# DOCUMENT PASSAGE:
>> Start
Turning first to the constitution, a review of the language of the victim's rights amendment discloses that the amendment, while establishing many substantive rights for crime victims, does not include a right to appeal. Compare, e.g., Cal. Const., art. I, § 28(c)(1) (2011 Sup.) (“[a] victim, the retained attorney of a victim, a lawful representative of the victim, or the prosecuting attorney upon request of the victim, may enforce the rights enumerated in subdivision [b] in any trial or appellate court with jurisdiction over the case as a matter of right”). Furthermore, the victim's rights amendment does not speak to the question of a victim's party status or standing. Compare, e.g., Tex. Const., art. I, § 30(e) (“[a] victim or guardian or legal representative of a victim has standing to enforce the rights enumerated in this section but does not have standing to participate as a party in a criminal proceeding or to contest the disposition of any charge”).

The victim's rights amendment also does not provide expressly that appeals by victims are disallowed. Compare, e.g., La. Const., art. I, § 25 (“[n]othing in this [s]ection shall ... confer upon any person the right to appeal or seek supervisory review of any judicial decision made in a criminal proceeding” [emphasis added] ); Ohio Const., art. I, § 10a (“[t]his section does not confer upon any person a right to appeal or modify any decision in a criminal proceeding” [emphasis added] ); Va. Const., art. I, § 8–A (same). The victim's rights amendment does provide that “[n]othing in [the amendment] or in any law enacted pursuant to [it] shall be construed as creating a basis for vacating a conviction or ground for appellate relief in any criminal case.” Conn. Const., amend. XXIX (b). Unlike the cited provisions from our sister states' constitutions, it is unclear from the quoted text of our state constitution whether the prohibition of appeals is intended to apply to victims or only to criminal defendants. See People v. Richardson, 196 Ill.2d 225, 230–31, 256 Ill.Dec. 267, 751 N.E.2d 1104 (2001) (holding identically worded provision in Illinois constitution to bar defendant's appeal based on purported violation of victim's rights, because legislature's intent was that Illinois' victim's bill of rights be used as “ ‘shield’ ” to protect victims and not as “ ‘sword’ ” to be wielded by criminal defendants), superseded by statute on other grounds, State v. Hestand, 362 Ill.App.3d 272, 280, 297 Ill.Dec. 831, 838 N.E.2d 318 (2005). We have examined the legislative history of our victim's rights amendment and, although it is not illuminating on whether subsection (b) applies to bar appeals by victims, the legislators indicated at several junctures during debate on the bill that the amendment was modeled, in part, on the Illinois victim's bill of rights. See 39 H.R. Proc., Pt. 9, 1996 Sess., pp. 2822, 2825, 2851. Accordingly, it is not clear that the victim's rights amendment applies to bar the victim's present appeal.
>> End
# INFORMATION PROVIDED:
>> Start
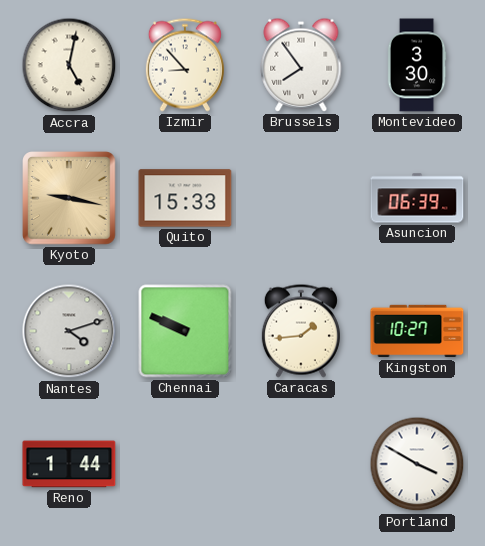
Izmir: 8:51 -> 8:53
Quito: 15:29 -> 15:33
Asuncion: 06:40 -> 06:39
>> End
Write the next part of the court opinion on the victim's rights amendment, picking up right after its final sentence.

By its explicit terms, the victim's rights amendment contemplates additional implementing legislation to give effect to its provisions. As this court has explained: “Constitutional provisions are not necessarily self-executing. In so far as they either expressly or by necessary implication require legislative action to implement them, they are not effective until that legislative action is had.” State ex rel. Cotter v. Leipner, 138 Conn. 153, 158, 83 A.2d 169 (1951). “A constitutional provision may be said to be self-executing if it supplies a sufficient rule by means of which the right[s] given may be enjoyed and protected, or the dut[ies] imposed may be enforced; and it is not self-executing when it merely indicates principles, without laying down rules by means of which those principles may be given the force of law.” (Internal quotation marks omitted.) State v. Sanabria, 192 Conn. 671, 688, 474 A.2d 760 (1984); see, e.g., id., at 689–90, 474 A.2d 760 (when constitutional amendment stated that right to probable cause hearing was to be provided “ ‘in accordance with procedures prescribed by law,’ ” implementing statute was required to effectuate right). The victim's rights amendment provides certain rights, but does not detail procedures by which a victim may seek vindication of those rights in the event they are denied. After enumerating ten substantive rights, the victim's rights amendment provides that “[t]he [G]eneral [A]ssembly shall provide by law for the enforcement of this subsection.” Conn. Const., amend. XXIX (b); see footnote 1 of this opinion. Accordingly, if there exists a right to appeal to enforce those rights, it is to be found in the General Statutes. We turn, therefore, to the General Statutes, to determine whether the legislature has provided victims with party status or, otherwise, a right to appeal from trial court orders.

Because the victim's rights amendment specifically directs the General Assembly to provide for its enforcement and further, as discussed herein, victims are not parties to a criminal prosecution, we must reject the claim, suggested by the victim, that a right to appeal is implicit in the amendment. Even were that not the case, courts in our sister states have declined to construe constitutional provisions affording participatory rights to victims as granting rights any broader than those that are explicitly stated. See, e.g., Gansz v. People, 888 P.2d 256, 257, 258–59 (Colo.1995) (victim's constitutional right to be “heard when relevant ... and present at all critical stages of the criminal justice process” did not confer legal standing on victim to appeal order dismissing criminal charges); Hall v. State, 579 So.2d 329, 331 (Fla.App.) (victim's constitutional right “to be heard at all crucial stages of criminal proceedings” did not “permit victims or their families to actively participate in the conduct of the trial by sitting at counsel table or being introduced to the jury”), review denied, 587 So.2d 1329 (Fla.1991); Reed v. Becka, 333 S.C. 676, 683, 511 S.E.2d 396 (App.1999) (victim's constitutional rights to be notified of proceedings, to be heard and to consult with prosecutor did not give victim right to veto proposed plea agreement).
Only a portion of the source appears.